Zuletzt schien sie sogar heiter zu werden. Unter anderm erzählte ich ihr alles über Nelly, über Masslobojew, über die Bubnowa, über mein heutiges Zusammentreffen mit dem Fürsten bei Masslobojew und über unsere auf sieben Uhr angesetzte Zusammenkunft. Alles dies interessierte sie sehr. Von den alten Leuten sagte ich ihr nur wenig, und von Ichmenews Besuch schwieg ich vorläufig; die Absicht ihres Vaters, sich mit dem Fürsten zu duellieren, hätte sie erschrecken können. Auch ihr erschienen die Beziehungen des Fürsten zu Masslobojew und sein lebhafter Wunsch, mich näher kennenzulernen, sehr sonderbar, obwohl all dies sich aus der jetzigen Situation hinreichend erklärte...

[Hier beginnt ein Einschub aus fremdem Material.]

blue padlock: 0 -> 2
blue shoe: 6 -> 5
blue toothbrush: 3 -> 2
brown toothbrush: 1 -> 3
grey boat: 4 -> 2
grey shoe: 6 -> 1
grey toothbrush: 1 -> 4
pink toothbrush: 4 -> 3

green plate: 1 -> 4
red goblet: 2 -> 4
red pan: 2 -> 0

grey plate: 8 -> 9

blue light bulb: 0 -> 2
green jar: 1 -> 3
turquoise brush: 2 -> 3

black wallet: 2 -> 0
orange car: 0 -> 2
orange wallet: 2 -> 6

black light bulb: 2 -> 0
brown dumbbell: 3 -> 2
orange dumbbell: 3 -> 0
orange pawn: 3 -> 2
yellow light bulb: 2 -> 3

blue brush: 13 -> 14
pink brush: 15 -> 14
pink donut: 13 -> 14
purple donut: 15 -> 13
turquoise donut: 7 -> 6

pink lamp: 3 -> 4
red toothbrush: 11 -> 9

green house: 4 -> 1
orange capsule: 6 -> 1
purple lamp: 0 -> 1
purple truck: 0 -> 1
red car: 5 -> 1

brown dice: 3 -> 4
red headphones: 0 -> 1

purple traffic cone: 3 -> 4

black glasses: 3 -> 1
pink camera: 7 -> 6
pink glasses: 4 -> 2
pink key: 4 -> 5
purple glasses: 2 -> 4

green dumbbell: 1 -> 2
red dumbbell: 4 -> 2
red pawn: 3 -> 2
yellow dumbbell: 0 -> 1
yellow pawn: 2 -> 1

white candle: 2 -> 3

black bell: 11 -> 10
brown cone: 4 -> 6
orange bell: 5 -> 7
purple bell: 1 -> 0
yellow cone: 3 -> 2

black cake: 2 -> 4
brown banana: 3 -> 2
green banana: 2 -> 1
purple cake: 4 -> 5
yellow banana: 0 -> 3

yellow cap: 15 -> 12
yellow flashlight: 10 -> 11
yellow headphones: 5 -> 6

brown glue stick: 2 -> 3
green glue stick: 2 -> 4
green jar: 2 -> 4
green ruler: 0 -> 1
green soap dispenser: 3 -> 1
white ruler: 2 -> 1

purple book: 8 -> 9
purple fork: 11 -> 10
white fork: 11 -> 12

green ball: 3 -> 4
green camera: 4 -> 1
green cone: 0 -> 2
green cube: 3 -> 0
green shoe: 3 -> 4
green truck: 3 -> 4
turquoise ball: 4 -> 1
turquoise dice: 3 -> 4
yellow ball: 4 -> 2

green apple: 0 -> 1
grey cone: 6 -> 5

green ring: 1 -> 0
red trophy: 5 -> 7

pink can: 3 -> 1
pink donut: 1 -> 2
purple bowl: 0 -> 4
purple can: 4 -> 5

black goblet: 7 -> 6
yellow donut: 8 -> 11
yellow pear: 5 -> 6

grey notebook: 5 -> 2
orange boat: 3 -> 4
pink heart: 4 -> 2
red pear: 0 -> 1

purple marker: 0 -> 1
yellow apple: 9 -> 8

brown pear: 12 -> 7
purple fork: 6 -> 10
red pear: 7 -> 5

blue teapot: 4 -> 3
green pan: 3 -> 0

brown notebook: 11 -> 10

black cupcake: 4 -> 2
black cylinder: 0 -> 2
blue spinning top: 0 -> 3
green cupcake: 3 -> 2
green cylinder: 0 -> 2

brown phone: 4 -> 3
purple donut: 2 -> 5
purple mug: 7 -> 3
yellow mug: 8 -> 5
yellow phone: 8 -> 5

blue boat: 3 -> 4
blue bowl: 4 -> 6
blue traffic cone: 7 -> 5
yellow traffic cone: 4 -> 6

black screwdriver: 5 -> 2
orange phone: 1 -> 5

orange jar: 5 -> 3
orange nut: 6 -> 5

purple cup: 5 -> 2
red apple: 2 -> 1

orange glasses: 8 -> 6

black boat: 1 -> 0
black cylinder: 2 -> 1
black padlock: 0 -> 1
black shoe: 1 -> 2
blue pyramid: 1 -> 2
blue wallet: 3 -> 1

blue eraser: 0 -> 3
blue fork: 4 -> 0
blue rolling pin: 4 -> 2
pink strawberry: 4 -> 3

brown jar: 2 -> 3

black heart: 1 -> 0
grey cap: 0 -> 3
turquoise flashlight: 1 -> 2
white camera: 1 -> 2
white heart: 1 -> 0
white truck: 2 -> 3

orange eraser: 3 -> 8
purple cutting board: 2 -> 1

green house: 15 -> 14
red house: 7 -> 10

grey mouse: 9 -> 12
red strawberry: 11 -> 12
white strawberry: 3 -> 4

Um drei Uhr kehrte ich nach Hause zurück. Nelly empfing mich mit strahlendem Gesicht...
Sechstes Kapitel
Pünktlich um sieben Uhr abends war ich bei Masslobojew. Er empfing mich mit großem Hallo und mit offenen Armen. Selbstverständlich war er halb betrunken. Am meisten aber erstaunten mich die außerordentlichen Vorbereitungen zu meiner Aufnahme. Es war klar, daß ich erwartet wurde. Ein hübscher, rotmessingner Samowar siedete auf einem runden Tischchen, auf dem eine schöne, kostbare Decke lag. Das Teeservice glänzte von Kristall, Silber und Porzellan. Auf einem zweiten Tisch, der mit einer andersartigen, aber nicht minder wertvollen Decke bedeckt war, lagen auf Tellern Konfekt, sehr schönes Kiewer Eingemachtes, flüssiges und trockenes, Marmelade, Pastillen, Gelee, französisches Eingemachtes, Apfelsinen, Äpfel und drei oder vier Sorten Nüsse, kurz, ein ganzer Obstladen. Auf einem dritten, mit einer schneeweißen Serviette gedeckten Tisch standen allerlei kalte Speisen: Kaviar, Käse, eine Pastete, Würstchen, geräucherter Schinken, Fisch und eine ganze Batterie prächtiger Kristallflaschen mit Likören von den verschiedensten Sorten und den lockendsten Farben: grün, rubinrot, braun, golden. Auf einem kleinen Tischchen endlich, das seitwärts stand und ebenfalls mit einer weißen Serviette bedeckt war, standen zwei Kübel mit Champagner. Auf dem Tisch vor dem Sofa prangten drei Flaschen: Sauternes, Lafitte und Kognak; sie stammten aus dem Geschäft von Jelisejew und waren gewiß sehr teuer. Am Teetisch saß Alexandra Semjonowna; ihr Kleid und ihr Kopfputz waren zwar einfach, aber offenbar mit längerer Überlegung ausgesucht, und mit gutem Erfolg. Sie wußte, daß es ihr gut stand, und war sichtlich stolz darauf; zu meiner Begrüßung erhob sie sich mit einer gewissen Feierlichkeit. Zufriedenheit und Heiterkeit glänzten auf ihrem frischem Gesichtchen. Masslobojew saß in schönen chinesischen Pantoffeln, einem kostbaren Schlafrock und frischer, eleganter Wäsche da. An seinem Hemd waren überall, wo es nur möglich war, moderne Zierknöpfchen angebracht. Sein Haar war sorgsam gekämmt, pomadisiert und der Mode gemäß schräg gescheitelt.